Start Data provided

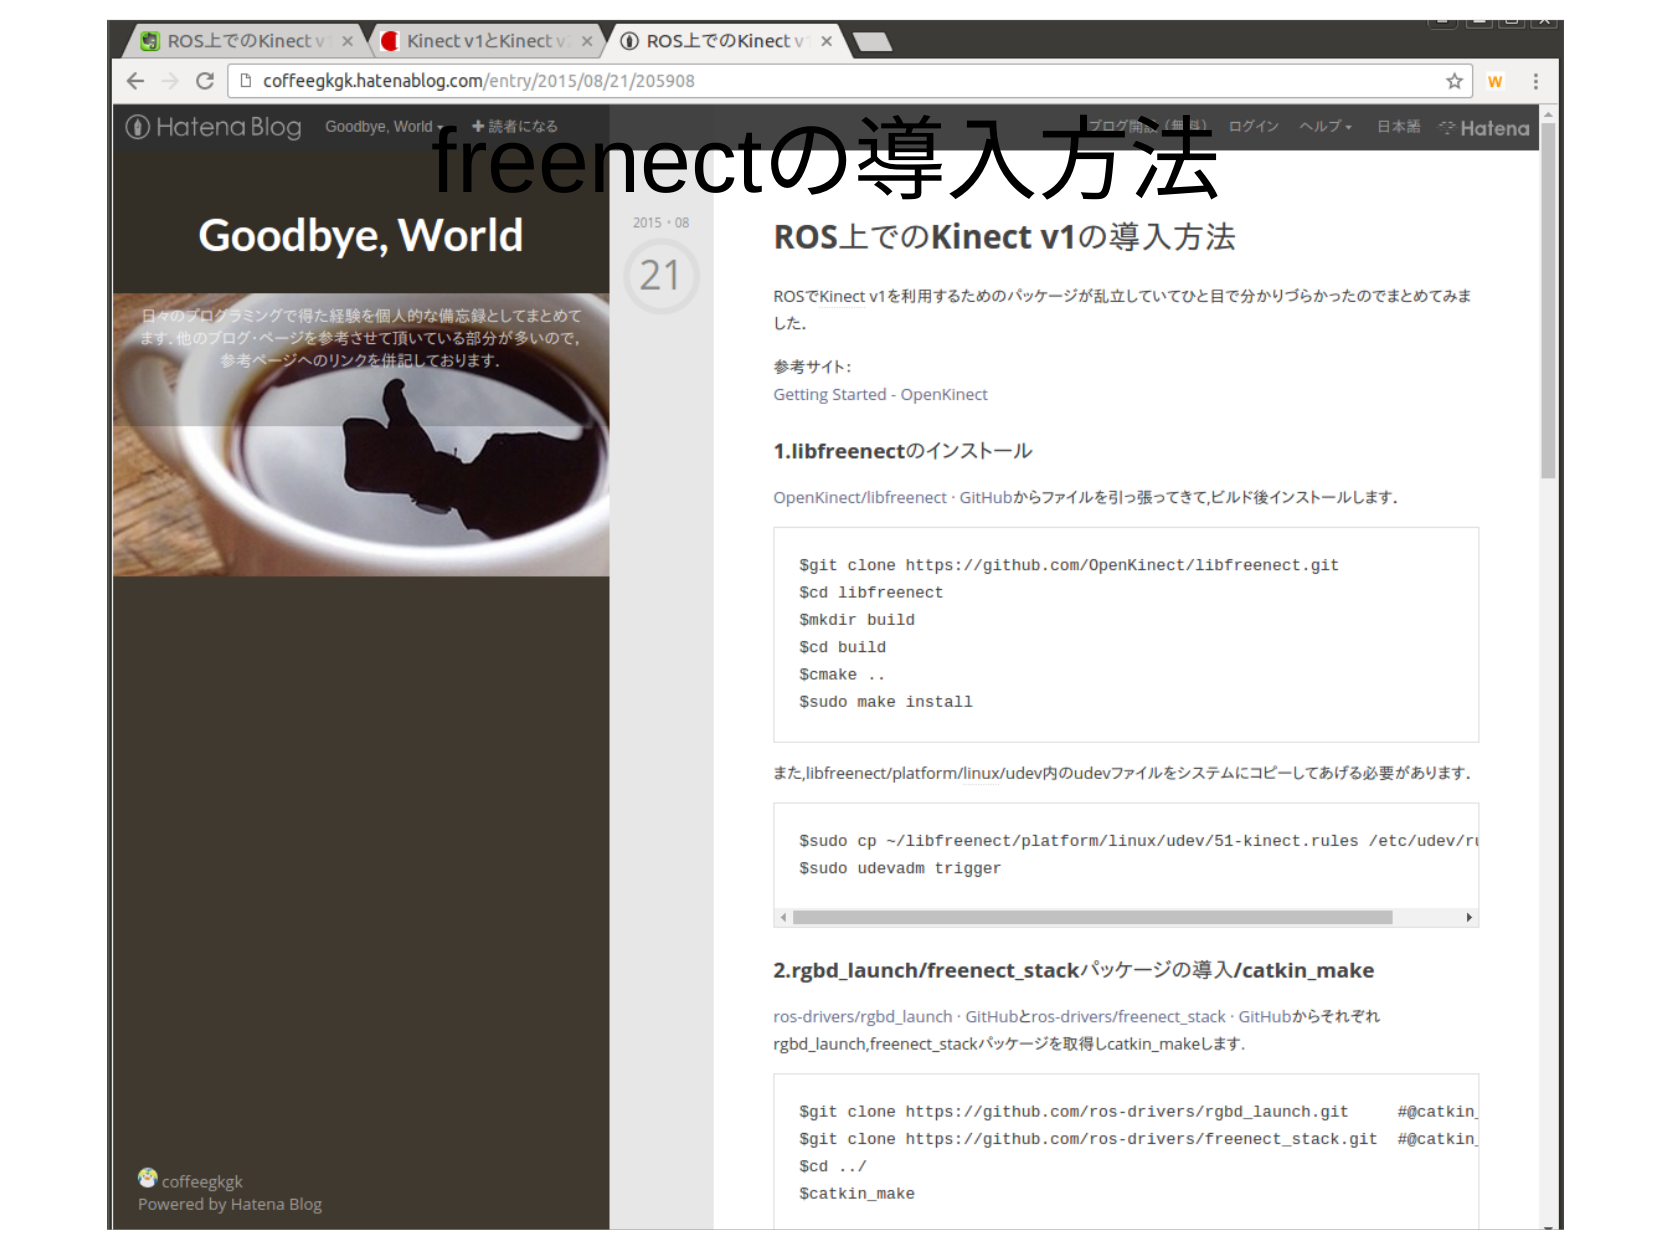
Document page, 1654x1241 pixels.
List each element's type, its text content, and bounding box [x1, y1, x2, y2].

title freenectの導入方法 [82, 49, 1571, 257]
picture [107, 4, 1564, 49]
picture [107, 257, 1564, 1241]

End Data provided

Short exercise
Rewrite the records above with "bounding box" changed to "enclosing rectangle" and everything else left as it is. Leave the pictures out of your answer.

Reply
Document page, 1654x1241 pixels.
List each element's type, its text content, and enclosing rectangle [x1, y1, x2, y2].

title freenectの導入方法 [82, 49, 1571, 257]
picture [107, 4, 1564, 49]
picture [107, 257, 1564, 1241]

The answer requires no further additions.